To put that into context: the UK’s total public spending last year was £669bn, and the government wants to cut some £81bn over the next four years. Scotland’s budget is £35bn.

U2 moved part of their business empire to a finance house in Holland (where there is no direct tax on royalties) in 2006 after the Irish government capped a tax exemption on royalties earned from the sale and performance of their work for artists.

The band is among the world’s highest-earning musicians, reportedly earning the equivalent of about £80 million last year.

Charlie Dewar from Art Uncut said U2’s tax move “is depriving the Irish people at a time when they desperately need income to offset the Irish government’s savage austerity programme”.

He added: “There is also a whiff of hypocrisy here with Bono being so well-known for his anti-poverty campaigning, since each year developing countries lose more in tax avoidance… than they receive in aid.”

U2 hasn’t responded to the protest, though their manager, Paul McGuinness, has previously said that as a global band, U2 paid many different taxes all over the world. And the band’s guitarist, The Edge, has said in the past: “Of course we want to be tax-efficient - who doesn’t?”

The protest at Glastonbury was the first to target celebrities. In recent months, activists from UK Uncut have caused disruption at branches of companies that have allegedly avoided taxes, including Vodafone, Topshop, Barclays and Fortnum & Mason.

Mark Serwotka, general secretary of the Public and Commercial Services Union, told the Sunday Herald: “It’s shameful that some individuals and organisations arrange their affairs to pay as little tax as they can, depriving our country’s finances of tens of billions of pounds.”

A group of campaigners known as the Tax Justice Network has also provided research that backs up the protesters’ claims.

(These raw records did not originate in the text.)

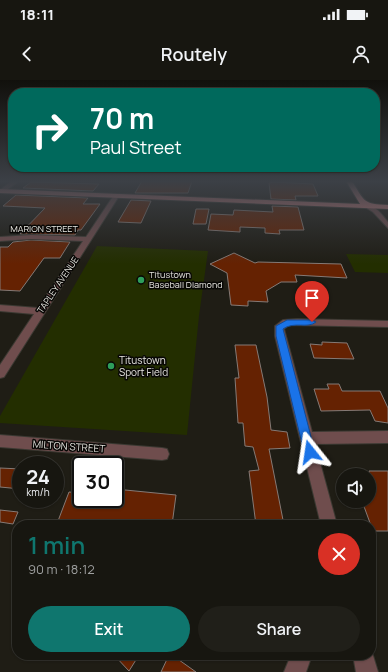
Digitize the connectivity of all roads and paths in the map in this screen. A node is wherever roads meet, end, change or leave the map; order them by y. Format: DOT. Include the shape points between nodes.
graph roads {
  1 [pos="108,209"];
  2 [pos="371,209"];
  3 [pos="388,226"];
  4 [pos="0,239"];
  5 [pos="88,239"];
  6 [pos="0,308"];
  7 [pos="40,311"];
  8 [pos="388,324"];
  9 [pos="0,374"];
  10 [pos="388,437"];
  11 [pos="306,438"];
  12 [pos="0,441"];
  13 [pos="162,454"];
  14 [pos="328,520"];
  15 [pos="300,660"];
  16 [pos="363,660"];
  17 [pos="294,672"];
  18 [pos="367,672"];
  1 -- 5 [label="street, TAPLEY AVENUE"];
  2 -- 3 [label="street"];
  4 -- 5 [label="street, MARION STREET"];
  5 -- 7 [label="street, TAPLEY AVENUE"];
  6 -- 7 [label="street"];
  7 -- 9 [label="street, TAPLEY AVENUE"];
  8 -- 11 [label="street" via="287,322 279,328"];
  10 -- 11 [label="street"];
  11 -- 14 [label="street"];
  12 -- 13 [label="street, MILTON STREET"];
  15 -- 17 [label="street"];
  16 -- 18 [label="street"];
}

John Christensen, an economist who directs the network, said: “While [firms] like to claim that avoidance is not illegal, the consequences are the same as tax evasion: loss of revenue for the government, declining public services, and higher taxes forced on ordinary people.”

The charity Christian Aid has estimated that tax avoidance worldwide costs poor countries £100bn a year. In most cases this will be less than the amount they get in aid from rich countries.

After the protest at Glastonbury U2 played on, seemingly oblivious. During the song One, Bono, his trademark wrap-around sunglasses blurred with raindrops, sang: “Did I disappoint you, or leave a bad taste in your mouth?”

Note: The above article was circulated by Rock & Rap Confidential.

  1. 3 Responses to “U2 AVOID DIALOGUE (AGAIN)”

  2. So long as they are following the law, there is nothing wrong with U2 (or anyone else) arranging their affairs so that they pay the minimum amount of tax that they are legally required to. Think the law is unjust? Then change it.

    By MrBill on Jul 1, 2011

  3. There’s nothing LEGALLY wrong with what they’re doing, but morally and ethically it’s a different story, particularly given U2’s anti-poverty pronouncements and alleged deep Irish nationalism.

    The problem with the idea of changing such unjust laws is that the same people benefiting from them use the money they saved in order to hire lawyers to maintain or craft more unjust laws that favor them.

    I gave up on U2 (as people, anyway) after Joshua Tree, when they started showing up at sorority parties in the US, claiming they ‘just want to be a rock band’ and not role models for anyone. I expect we’ll see them double-billed with Ted Nugent at some point.

    By Motorvilleboy on Jul 3, 2011

  4. So now U2 has to support European socialism?! SCREW THAT! It’s not the band’s fault that corrupt and stupid politicians promised everything to everybody. Nations need to cut off the endless entitlements to their lazy-ass populations, shrink their governments, REDUCE taxes and learn to live within their means.